• ПРЕДОСТАВЛЕННЫЙ ОТРЫВОК
::::::::::

В красках он тоже всегда поправлял этюды с натурщика, так как женщины в то время не позировали. Он брал всегда «кость», охру, «терр де сьенн» и красный крап, и главное было - исправление света и тени при переходности их соразмерно форме, упуская при этом окраску: она не считалась важной. Забавно при этом, что фон писался отдельно. И, рисуя в вечерних классах, мы носили вечеровые рисунки домой делать фон. Это называлось «точить фон», то есть делать его ровно и гладко. Странно, что [хотя] мне казалось это не нужно, но я «точил фон».
В. Г. Перов[112]
Это было уже другое - это был колорист, [он] тоже поправлял этюд, но немного. Главное внимание тоже было обращено на рисунок и тушевку, на мягкость и тонкую законченность кистей рук и следков, что считалось большой важностью и необходимым, вообще законченность признавалась необходимой. При растушевке и съемке главной принадлежностью была мягкая резинка, которой и орудовали при искании светотени в форме.
При Перове одно из главных вниманий обращалось на эскизы на заданные темы, где сюжет, идейная сторона, так сказать, литературная, играли выдающуюся роль. В классах младших была почтительная традиция почитания старшего натурного класса, в который, как в святую святых, вход младшим классам воспрещался строго-настрого. Ученики натурного класса давали свои советы ученикам фигурного и головного класса по их просьбам, держа с достоинством свое превосходство в рисовании «…»
В картинах с сюжетом, то есть в жанре, приходилось трудно в случае, если нужен был в фоне пейзаж «…» Тут надо было обратиться к пейзажистам, которые не были на высоком счету и считались так себе, баловнями, потому что сучок на дереве можно было рисовать короче
А. К. Саврасов
Большим ростом, сильной и мощной фигурой этот величайший артист с умным и добрым лицом производил впечатление отеческой искренности и доброты. Он, как многие русские, любил своих учеников всем сердцем своей души - его мастерская, класс, был свободнейшим учреждением всей Школы, он был контрастом строгих классов, фигурного и натурного, преподавателей которых сильно побаивались…
Саврасов, этот был отдельно. Часто я его видел в канцелярии, где собирались все преподаватели. Сидит Алексей Кондратьевич, такой большой, похож на доброго доктора - такие бывают. Сидит, сложив как-то робко, неуклюже свои огромные руки, и молчит, а если и скажет что-то - все как-то не про то - про фиалки, которые уже распустились, про то, что вот уже голуби из Москвы в Сокольники летают. А придет к нам в мастерскую редко, говорит: «Ступайте писать - ведь весна, уж лужи, воробьи чирикают - хорошо. Ступайте писать, пишите этюды, изучайте, главное - чувствуйте». Кругом стоим мы и ждем, что скажет нам этот милый, самый дорогой наш человек. Стою я, Ордынский, Светославский, Левитан и другие. А Саврасов говорит, что даль уже синеет, на дубах кора высохла, что писать нужно, только почувствовав, а подготовлять этюд, протирая битумом. И всем нам было понятно и больше ничего было не нужно. Все эти классы, гипсовые головы, натурщики с красивыми ногами казались такой ненужной ерундой, что неизвестно, за каким чертом это только заведено, и мы забывали и кордегардию и трезвиловку (как мы прозвали эти классы).

::::::::::

• ИСХОДНЫЕ ДАННЫЕ
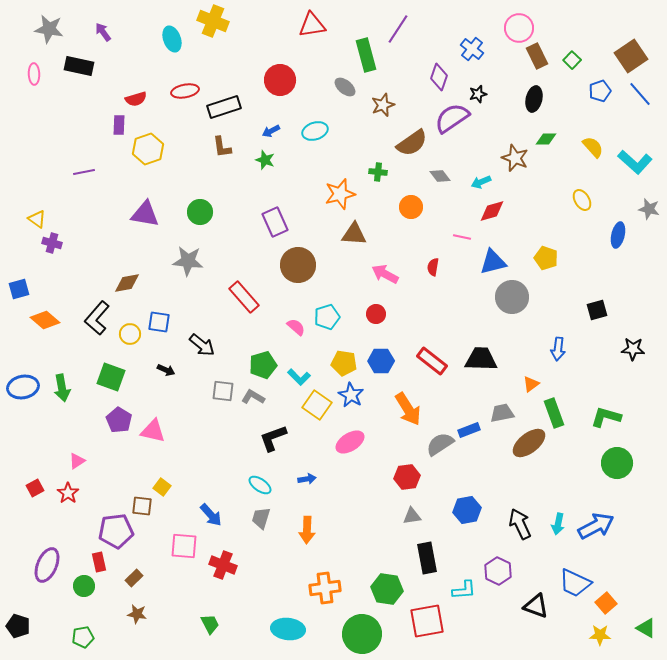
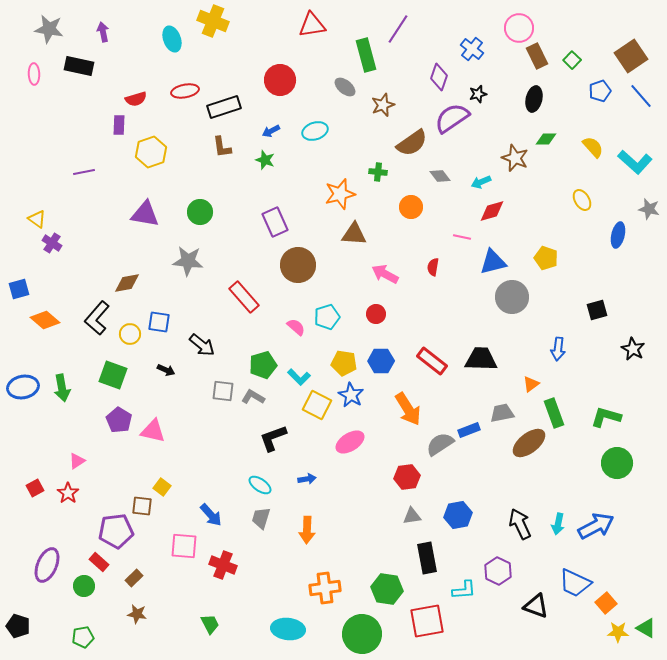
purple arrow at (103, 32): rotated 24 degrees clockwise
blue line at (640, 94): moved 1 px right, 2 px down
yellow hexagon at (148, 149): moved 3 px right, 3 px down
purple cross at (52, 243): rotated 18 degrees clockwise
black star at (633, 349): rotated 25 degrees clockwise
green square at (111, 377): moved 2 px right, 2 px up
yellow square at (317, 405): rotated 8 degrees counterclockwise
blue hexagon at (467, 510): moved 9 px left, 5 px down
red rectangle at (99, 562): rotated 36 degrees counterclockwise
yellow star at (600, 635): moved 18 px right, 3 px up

::::::::::

• ЧТО НУЖНО СДЕЛАТЬ
1 > Как, согласно отрывку, называлось выравнивание фона на вечеровых рисунках, которое ученики делали дома?
2 > Назовите всех учеников, которых отрывок упоминает по фамилии среди тех, кто стоял вокруг Саврасова в мастерской.
Отвечайте, опираясь только на отрывок.

• ПОЛНЫЕ РЕШЕНИЯ
1 > Это называлось «точить фон».

2 > Ордынский, Светославский, Левитан.